Parce que notre société pèse aujourd’hui sur les individus au point que nul d’entre eux ne peut prétendre à l’originalité s’il ne reflète pas exactement le visage de la société, nous avons tendance à croire que ce système d’abêtissement a existé sous toutes les époques. Nous voulons cerner l’histoire de l’humanité dans les contours actuels de nos conceptions et de nos mœurs, signe indubitable de bêtise qui nous fait retourner à des milliers d’années, au temps des clans et des tribus primitives. Parce que nous n’avons pas de génies, nous dénions ceux des siècles écoulés. Nous tuons les héros et les saints des âges historiques, habitués que nous sommes à nous poser en héros et en saints. Beethoven ? un produit de son temps, Napoléon ? une image de l’Europe d’antan, Kant ? le porte-parole des élucubrations morales de son milieu. Théorie peu favorable, d’ailleurs, à notre amour-propre : les hommes en vue de notre époque, qui, eux, sont effectivement les reflets fidèles de notre société, brillent principalement par leur vulgarité. Si les Beethoven, les Napoléon et les Kant des temps passés reflétaient fidèlement le visage de leurs temps, alors les masses humaines de ces temps-là devaient être éminemment intelligentes, énergiques et amoureuses du beau.
Erreur profonde : une masse est vulgaire par nature, par composition, par essence ; elle constitue le nombre, notion vulgaire par excellence. Quand la masse est tissée largement, quand elle laisse, de par sa texture, la plus grande liberté de pensée et d’expression aux âmes à la fois puissantes et délicates, alors elle produit des grands hommes qui sont issus d’elle, mais qui ont pu élaguer sa vulgarité et qui ont pu ainsi la sublimer. Quand au contraire une masse est si pesante qu’elle rend impossible toute pensée et toute expression de l’art, qui est, dans n’importe quel domaine, l’élagage de la vulgarité, alors ses héros, ou réputés tels, lui ressemblent effectivement en ce qu’ils sont premièrement vulgaires, deuxièmement vulgaires, troisièmement vulgaires. Ce ne sont plus des héros, ce sont des leaders, des députés serviles, des mandataires esclaves. Il ne peut pas en être autrement puisque le triomphe tyrannique du nombre exclut ce qui fait la nature, la composition, l’essence-même de la distinction, à savoir la qualité, l’autonomie, l’originalité, la personnalité, l’art.

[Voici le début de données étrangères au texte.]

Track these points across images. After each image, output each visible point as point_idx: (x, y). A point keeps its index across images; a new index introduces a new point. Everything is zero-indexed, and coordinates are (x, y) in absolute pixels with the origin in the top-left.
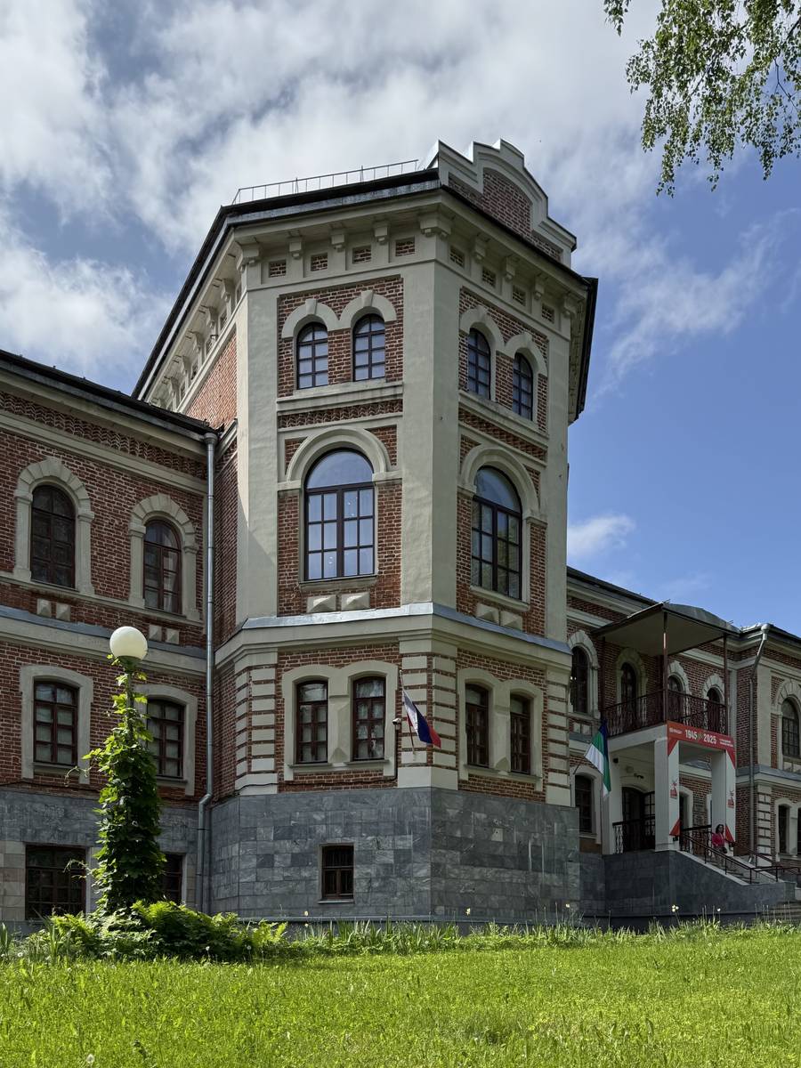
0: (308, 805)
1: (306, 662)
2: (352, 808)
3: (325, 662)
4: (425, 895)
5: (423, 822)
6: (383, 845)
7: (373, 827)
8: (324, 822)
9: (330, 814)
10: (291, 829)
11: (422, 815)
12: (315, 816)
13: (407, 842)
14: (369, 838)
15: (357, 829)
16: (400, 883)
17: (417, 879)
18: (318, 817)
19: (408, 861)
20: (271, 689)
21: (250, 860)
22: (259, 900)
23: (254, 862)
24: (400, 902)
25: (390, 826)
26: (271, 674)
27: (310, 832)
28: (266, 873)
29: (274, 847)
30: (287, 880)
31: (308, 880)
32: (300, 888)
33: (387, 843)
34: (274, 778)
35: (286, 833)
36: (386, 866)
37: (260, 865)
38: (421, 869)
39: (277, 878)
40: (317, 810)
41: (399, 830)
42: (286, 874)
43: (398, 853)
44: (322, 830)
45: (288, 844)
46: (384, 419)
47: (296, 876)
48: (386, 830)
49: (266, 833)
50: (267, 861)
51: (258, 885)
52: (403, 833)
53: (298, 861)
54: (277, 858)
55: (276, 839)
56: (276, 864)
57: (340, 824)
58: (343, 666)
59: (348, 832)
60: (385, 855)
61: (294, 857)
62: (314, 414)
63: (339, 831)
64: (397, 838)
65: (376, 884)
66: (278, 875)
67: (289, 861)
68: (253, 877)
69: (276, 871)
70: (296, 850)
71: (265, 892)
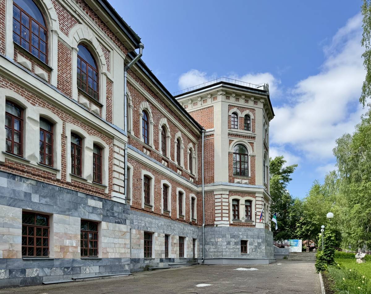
0: (238, 230)
1: (235, 195)
2: (248, 232)
3: (239, 195)
4: (264, 253)
5: (263, 236)
6: (255, 241)
7: (253, 237)
8: (242, 234)
9: (243, 233)
10: (234, 236)
11: (263, 235)
12: (240, 233)
13: (260, 241)
14: (252, 239)
15: (249, 237)
16: (259, 250)
17: (262, 249)
18: (241, 233)
19: (260, 245)
20: (227, 200)
21: (225, 243)
22: (227, 253)
23: (226, 243)
24: (259, 254)
25: (256, 237)
26: (227, 197)
27: (239, 237)
28: (228, 246)
29: (230, 240)
30: (234, 248)
31: (238, 248)
32: (237, 250)
33: (256, 240)
34: (228, 223)
35: (233, 236)
36: (256, 246)
37: (227, 244)
38: (263, 247)
39: (231, 248)
40: (240, 231)
41: (258, 238)
42: (233, 247)
43: (258, 243)
44: (241, 236)
45: (233, 239)
46: (251, 141)
47: (236, 247)
48: (255, 238)
49: (228, 236)
50: (229, 243)
51: (227, 249)
52: (259, 238)
53: (236, 243)
54: (231, 243)
55: (231, 238)
56: (231, 244)
57: (245, 235)
58: (243, 197)
59: (247, 237)
60: (255, 243)
61: (235, 243)
62: (236, 135)
63: (245, 237)
64: (258, 239)
65: (254, 250)
66: (231, 247)
67: (234, 244)
68: (225, 247)
69: (231, 246)
70: (236, 241)
71: (228, 251)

Ce n’est pas parce que nos ersatz de Beethoven, de Napoléon et de Kant nous ressemblent comme des images que la société des véritables Beethoven, Napoléon et Kant avait pour images ces hommes incomparables, car la société n’a jamais cessé d’être bête et vulgaire ; mais elle a quelquefois le mérite de voir naître en son sein des hommes qui, justement, ne lui ressemblent pas. La postérité n’accordera pas à nos peuples actuels ce mérite : leurs grands hommes leur ressemblent tellement qu’il est possible d’en changer très rapidement. L’homme de la rue est tellement apte à être un grand homme en nos temps qu’il ne comprend pas pourquoi, et il a raison, on prétend l’écarter de la grandeur. Nous sommes donc tous grands à force d’être petits et vulgaires et jamais le proverbe populaire n’a trouvé autant de raison d’être, le proverbe populaire qui dit : « Au royaume des aveugles, les borgnes sont rois ».